This is my first time posting a question and I'm really stuck on this one. Help would be appreciated. I'm given this matrix
$$\left[ \begin{array}{ccc|c} 2&3&0&9\\0&1&\lambda+6&4\\ 0&0&\lambda^2-5\lambda+6&9-3\lambda \end{array}\right], $$
and I need to find for which λ ∈ ℝ this matrix has
There are some conditions dealing with pivots that will help you decide these three cases. The conditions are:
No solution: A pivot in the constant column. Since the first two rows have pivots, such a pivot must occur in the third row. Therefore, the constant entry in the third row must be nonzero and this is the leading entry of the row. In other words, $\lambda^2-5\lambda+6=0$ and $9-3\lambda\not=0$.
A unique solution: There are no pivots in the constant column and every variable is a pivot variable. The first two variables are pivot variables, to make the third variable a pivot variable, you need the leading entry in the third row to be in the third column. In other words, $\lambda^2-5\lambda+6\not=0$
Infinitely many solutions: There are no pivots in the constant column and there is a free variable. Since the first two variables are pivot variables, the third variable is the only choice to be free. To be free, you need the leading entry of the third row to not be in the third column. Once you've made that choice, you may worry that there is a pivot in the constant column. You'll need to make sure that the $\lambda$ you pick does not give a pivot in the constant column of the third row. In other words, $\lambda^2-5\lambda+6=0$ and $9-3\lambda=0$.

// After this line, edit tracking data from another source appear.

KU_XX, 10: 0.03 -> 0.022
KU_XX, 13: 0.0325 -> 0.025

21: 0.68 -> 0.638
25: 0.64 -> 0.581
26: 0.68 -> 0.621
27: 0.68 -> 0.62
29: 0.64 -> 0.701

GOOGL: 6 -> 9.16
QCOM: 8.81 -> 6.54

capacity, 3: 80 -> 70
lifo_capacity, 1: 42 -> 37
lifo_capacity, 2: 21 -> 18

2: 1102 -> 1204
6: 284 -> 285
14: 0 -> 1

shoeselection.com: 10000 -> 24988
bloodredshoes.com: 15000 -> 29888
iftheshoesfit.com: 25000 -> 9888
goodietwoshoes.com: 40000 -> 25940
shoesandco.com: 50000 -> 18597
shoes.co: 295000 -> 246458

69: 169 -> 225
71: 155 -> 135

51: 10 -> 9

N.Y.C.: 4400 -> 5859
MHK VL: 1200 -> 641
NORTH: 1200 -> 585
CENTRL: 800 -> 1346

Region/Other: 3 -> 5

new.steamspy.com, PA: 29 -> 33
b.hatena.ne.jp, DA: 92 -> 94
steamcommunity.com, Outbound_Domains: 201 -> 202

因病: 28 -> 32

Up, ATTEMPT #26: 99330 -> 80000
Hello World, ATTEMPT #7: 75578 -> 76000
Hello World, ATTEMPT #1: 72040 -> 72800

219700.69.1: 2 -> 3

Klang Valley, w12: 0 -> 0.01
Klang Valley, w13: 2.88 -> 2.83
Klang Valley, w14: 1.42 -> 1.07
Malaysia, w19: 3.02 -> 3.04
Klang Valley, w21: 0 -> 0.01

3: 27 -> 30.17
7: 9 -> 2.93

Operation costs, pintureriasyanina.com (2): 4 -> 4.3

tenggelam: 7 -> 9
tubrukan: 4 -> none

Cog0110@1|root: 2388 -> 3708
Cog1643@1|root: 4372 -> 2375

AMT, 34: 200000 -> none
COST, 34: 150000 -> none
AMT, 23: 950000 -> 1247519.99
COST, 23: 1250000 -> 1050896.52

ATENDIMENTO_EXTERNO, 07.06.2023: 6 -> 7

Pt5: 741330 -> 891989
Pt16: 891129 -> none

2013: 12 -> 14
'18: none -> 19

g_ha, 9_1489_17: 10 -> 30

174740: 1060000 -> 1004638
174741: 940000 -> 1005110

Use the determinant formula for the first three columns of the matrix (that compose an upper triangular matrix, so you just need to get the product of the diagonal elements).
There is one solution if and only if the determinant you got is not equal to zero (Determinant theorem). Then, check the values for which the determinant is equal to 0 and write the new matrices using that values.
For every new matrix, you have to study how many dependent/independent rows or columns you have (you can use Gauss algorithm, too).
Knowing that, you can have a conclusion using the Rouché-Capelli theorem.
see if there is a pivot in column three. you have one if $\lambda \neq 2$ and $\lambda \neq 3$ implying in these case you have a unique solution. now all you are left with are the cases $\lambda = 2$ and $\lambda = 3.$ i will let you handle those.